Nonna’s Pizzeria and Wine Bar, located at 4427 Murphy Road, serves lunch and dinner daily. The phone number is 678-5232.
• Another recent restaurant arrival is Sushi Train on White Bridge Road. After months of renovation, the former Chef Yang’s buffet has been reborn as a sushi restaurant with a novel feature made popular in Japan: a conveyor belt circulates the dining room, allowing diners to grab their own dishes as the selection rolls by.
Sushi comes in the typical packages, maki (sushi rolls) or nigiri, some ingredients cooked and some raw. There’s also a menu of Japanese-style entrees like teriyaki and tempura, and noodle dishes. Yang’s buffet is gone, but there is still a menu of typical Chinese-American favorites, like kung pao chicken, mu shu beef, etc.

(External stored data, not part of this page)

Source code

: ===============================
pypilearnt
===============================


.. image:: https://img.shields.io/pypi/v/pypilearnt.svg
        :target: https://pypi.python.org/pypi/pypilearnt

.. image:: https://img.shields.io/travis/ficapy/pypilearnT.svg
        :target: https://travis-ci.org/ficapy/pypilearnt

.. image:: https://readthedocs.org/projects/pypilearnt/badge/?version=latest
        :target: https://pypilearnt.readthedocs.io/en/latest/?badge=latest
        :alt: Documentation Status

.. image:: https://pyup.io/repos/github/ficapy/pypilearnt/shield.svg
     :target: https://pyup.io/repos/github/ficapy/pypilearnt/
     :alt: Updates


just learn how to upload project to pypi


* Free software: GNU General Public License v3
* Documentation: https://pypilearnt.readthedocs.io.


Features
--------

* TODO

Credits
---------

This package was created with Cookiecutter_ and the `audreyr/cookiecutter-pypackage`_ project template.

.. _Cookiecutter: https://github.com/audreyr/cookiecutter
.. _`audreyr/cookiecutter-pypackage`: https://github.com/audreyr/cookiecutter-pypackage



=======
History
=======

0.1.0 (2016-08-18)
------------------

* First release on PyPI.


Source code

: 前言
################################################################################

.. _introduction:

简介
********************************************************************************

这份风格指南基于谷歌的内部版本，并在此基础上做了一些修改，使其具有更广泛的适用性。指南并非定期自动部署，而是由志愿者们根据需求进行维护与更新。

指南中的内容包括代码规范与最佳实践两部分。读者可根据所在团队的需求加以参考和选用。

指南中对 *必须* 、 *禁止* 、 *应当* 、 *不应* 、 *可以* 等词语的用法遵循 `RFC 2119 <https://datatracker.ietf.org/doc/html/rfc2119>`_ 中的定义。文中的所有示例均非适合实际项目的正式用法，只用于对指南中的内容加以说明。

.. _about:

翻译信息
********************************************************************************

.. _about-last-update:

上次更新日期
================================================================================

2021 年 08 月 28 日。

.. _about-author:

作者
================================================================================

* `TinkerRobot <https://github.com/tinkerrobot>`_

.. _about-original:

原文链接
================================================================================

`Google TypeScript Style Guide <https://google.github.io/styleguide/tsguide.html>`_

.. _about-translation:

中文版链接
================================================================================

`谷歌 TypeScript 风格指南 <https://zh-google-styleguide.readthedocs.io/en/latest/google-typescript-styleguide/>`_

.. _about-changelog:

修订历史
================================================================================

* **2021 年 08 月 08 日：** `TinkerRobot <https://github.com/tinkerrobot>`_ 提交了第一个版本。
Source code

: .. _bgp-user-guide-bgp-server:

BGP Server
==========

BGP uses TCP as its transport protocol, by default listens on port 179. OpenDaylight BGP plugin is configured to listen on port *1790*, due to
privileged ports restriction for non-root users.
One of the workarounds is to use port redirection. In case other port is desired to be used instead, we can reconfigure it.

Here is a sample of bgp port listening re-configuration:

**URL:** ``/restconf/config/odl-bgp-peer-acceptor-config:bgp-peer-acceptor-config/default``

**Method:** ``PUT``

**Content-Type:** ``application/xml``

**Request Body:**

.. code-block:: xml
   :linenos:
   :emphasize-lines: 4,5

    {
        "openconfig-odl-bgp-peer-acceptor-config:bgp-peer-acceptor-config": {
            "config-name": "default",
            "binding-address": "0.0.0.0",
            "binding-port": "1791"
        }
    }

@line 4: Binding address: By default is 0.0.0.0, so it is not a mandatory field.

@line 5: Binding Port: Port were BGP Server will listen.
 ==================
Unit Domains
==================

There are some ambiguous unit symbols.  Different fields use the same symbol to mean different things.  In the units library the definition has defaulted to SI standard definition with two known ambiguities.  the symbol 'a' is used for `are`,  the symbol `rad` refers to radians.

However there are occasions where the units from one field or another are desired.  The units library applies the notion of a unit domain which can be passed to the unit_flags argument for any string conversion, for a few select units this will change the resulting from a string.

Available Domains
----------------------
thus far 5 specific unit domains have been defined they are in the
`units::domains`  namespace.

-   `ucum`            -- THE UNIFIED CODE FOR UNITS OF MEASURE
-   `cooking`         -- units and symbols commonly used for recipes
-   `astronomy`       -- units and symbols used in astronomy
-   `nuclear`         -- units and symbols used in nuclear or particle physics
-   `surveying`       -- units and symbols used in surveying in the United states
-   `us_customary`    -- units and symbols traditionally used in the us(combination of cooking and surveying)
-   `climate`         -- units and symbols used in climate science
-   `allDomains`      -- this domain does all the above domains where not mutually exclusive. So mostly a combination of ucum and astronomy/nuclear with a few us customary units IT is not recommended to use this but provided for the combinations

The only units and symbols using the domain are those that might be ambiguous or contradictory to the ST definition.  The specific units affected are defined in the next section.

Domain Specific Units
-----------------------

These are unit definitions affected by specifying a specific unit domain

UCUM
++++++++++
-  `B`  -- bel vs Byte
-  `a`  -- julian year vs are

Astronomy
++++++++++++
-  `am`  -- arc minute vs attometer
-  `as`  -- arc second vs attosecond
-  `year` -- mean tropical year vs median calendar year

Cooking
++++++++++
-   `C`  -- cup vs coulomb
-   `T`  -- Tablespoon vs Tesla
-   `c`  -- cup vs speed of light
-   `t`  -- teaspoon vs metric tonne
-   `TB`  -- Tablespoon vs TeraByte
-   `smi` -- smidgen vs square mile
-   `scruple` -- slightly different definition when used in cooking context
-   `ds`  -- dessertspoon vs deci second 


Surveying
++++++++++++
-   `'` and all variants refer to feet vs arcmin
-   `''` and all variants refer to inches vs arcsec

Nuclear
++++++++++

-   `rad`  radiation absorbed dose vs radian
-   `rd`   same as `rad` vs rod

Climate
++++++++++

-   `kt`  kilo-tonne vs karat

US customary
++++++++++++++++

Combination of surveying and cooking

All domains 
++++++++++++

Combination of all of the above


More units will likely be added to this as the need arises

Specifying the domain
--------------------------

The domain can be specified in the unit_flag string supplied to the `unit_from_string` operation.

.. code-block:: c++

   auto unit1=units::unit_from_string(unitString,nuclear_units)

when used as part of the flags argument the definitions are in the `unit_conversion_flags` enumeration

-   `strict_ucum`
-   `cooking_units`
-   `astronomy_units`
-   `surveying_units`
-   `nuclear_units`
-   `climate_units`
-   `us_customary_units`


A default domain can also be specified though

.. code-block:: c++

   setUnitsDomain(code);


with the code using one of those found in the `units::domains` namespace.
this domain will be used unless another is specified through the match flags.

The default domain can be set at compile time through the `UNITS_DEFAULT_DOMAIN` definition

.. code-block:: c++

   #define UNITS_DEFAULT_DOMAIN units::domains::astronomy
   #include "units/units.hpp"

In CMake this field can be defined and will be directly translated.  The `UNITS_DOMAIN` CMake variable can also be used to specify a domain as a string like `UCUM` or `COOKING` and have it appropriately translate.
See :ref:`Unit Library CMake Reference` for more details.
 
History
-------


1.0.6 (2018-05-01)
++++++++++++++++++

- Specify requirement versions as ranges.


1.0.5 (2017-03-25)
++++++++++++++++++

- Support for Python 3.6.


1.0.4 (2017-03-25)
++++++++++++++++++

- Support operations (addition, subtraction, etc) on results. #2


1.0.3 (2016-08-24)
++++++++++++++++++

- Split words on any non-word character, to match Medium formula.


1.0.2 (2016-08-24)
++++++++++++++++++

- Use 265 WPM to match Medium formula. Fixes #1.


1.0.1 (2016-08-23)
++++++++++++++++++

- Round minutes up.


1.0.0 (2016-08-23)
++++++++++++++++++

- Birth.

And finally, diners can get entrees cooked up hibachi-style on a grill. But sure to grab the most attention is that sushi conveyor belt. Sushi Train is located at 94 White Bridge Road. The phone number is 353-8000.
• If you’ve dropped by the venerable Loews Vanderbilt Hotel on West End recently, you probably noticed that work is under way on a complete renovation of the hotel’s restaurant.
The new name is Mason’s, partially in homage to the fondly regarded Mason jar of Southern tradition.
What’s the food going to be like? Here’s how the company described Mason’s: “a Southern brasserie-style restaurant combining traditional Southern dishes with classical French techniques to create a uniquely local dining experience.”
In addition, “Mason Bar, a rustic, public house-style bar featuring a Mason jar chandelier and nine-screen media wall, will offer live music and an extensive selection of beers, wines and spirits, some served straight from a Mason jar.”
Mason’s is expected to open in May. Meanwhile, the hotel has temporary alternate quarters serving food and beverages.